The pumpkinseed sunfish has adapted in many ways to the surroundings where it lives. Its skin reflects camouflage for its habitat. The pattern that appears on the pumpkinseed resembles that of the sunlight patterns that reflect on the shallow water of bays and river beds.

The pumpkinseed sunfish has developed a specific method of protection. Along the dorsal fin are 10 to 11 spines, and there are three additional spines on the anal fin. These spines are very sharp, which aid the fish in defense. The pumpkinseed has the ability to anticipate approaching predators (or prey) via a lateral line system, allowing it to detect changes or movements in the water using different mechanical receptors.

The brightly colored gill plates of the pumpkinseed sunfish also serve as a method of protection and dominance. Also known as an eye spot, the dark patch at the posterior of the gill plate provides the illusion that the eye of the fish is larger and positioned further back on the body, thus making the fish seem up to four times larger than it actually is. When a pumpkinseed feels threatened by a predator, it flares its gills to make it seem larger in size, and shows off the flashy red coloration. Males of the species also flare their gills in the spring spawning season in a show of dominance and territoriality.

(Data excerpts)
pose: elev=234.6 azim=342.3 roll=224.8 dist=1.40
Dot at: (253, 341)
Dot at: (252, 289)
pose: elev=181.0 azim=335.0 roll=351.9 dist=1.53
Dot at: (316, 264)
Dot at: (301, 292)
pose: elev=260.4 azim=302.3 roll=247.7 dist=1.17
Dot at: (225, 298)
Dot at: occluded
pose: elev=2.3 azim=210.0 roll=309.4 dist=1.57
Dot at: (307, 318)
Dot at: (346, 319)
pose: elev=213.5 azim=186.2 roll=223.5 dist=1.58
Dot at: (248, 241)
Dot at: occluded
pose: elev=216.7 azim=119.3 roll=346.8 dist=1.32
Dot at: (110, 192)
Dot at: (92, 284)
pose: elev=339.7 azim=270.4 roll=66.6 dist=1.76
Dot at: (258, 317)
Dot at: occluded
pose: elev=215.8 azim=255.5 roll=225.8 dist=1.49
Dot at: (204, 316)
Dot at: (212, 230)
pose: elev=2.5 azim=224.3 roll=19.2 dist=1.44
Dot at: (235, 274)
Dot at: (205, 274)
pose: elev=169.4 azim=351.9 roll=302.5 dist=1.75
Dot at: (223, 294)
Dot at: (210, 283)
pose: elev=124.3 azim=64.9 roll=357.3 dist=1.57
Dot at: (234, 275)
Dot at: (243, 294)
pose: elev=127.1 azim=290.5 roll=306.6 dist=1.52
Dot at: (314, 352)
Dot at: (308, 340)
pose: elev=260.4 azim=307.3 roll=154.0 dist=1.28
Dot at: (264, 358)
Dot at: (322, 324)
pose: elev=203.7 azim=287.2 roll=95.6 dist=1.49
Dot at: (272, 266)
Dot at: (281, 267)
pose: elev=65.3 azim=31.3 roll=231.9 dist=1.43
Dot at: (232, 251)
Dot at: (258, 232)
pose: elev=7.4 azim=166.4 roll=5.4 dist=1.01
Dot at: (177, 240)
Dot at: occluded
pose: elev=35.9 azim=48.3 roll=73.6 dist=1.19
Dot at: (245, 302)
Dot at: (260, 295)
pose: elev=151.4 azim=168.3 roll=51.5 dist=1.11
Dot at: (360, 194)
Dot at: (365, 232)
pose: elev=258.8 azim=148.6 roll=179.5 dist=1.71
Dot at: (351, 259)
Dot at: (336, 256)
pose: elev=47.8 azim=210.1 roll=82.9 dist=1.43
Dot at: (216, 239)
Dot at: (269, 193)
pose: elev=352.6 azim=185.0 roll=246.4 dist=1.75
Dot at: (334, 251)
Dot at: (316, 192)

▸ Exercise goal
Proceed with the passage on the pumpkinseed sunfish, starting after its final sentence. The rows are not used for anything here.

▸ Output below
In the southernmost regions of its distribution, the pumpkinseed has developed a larger mouth opening and abnormally large jaw muscles to aid in feeding; its forage is small crustaceans and mollusks. The larger bite radius and enhanced jaw muscles allow the pumpkinseed to crack the shells of their prey to attain the soft flesh within, thus providing one common name of 'shellcracker'.

==Conservation status==
The pumpkinseed sunfish is very common and is not listed by CITES. It is considered Least Concern (not threatened) by the IUCN. Spawning grounds of the pumpkinseeds can be disturbed by shoreline development and shoreline erosion from heavy lake use. Their susceptibility to silt and pollution makes the pumpkinseed a good indicator of the cleanliness and health of water.

==Recreational fishing==
The pumpkinseed is a very popular panfish with young anglers due to their typical abundance, willingness to bite baits, and their close locations to the shore. Many fishermen consider the pumpkinseed to be a nuisance fish, as it bites so easily and frequently that it disrupts fishermen who are actually attempting to catch something else. Although many people consider the meat of a pumpkinseed to be good-tasting, and they are low in fat and high in protein, it is typically not a popular game fish due to the small size.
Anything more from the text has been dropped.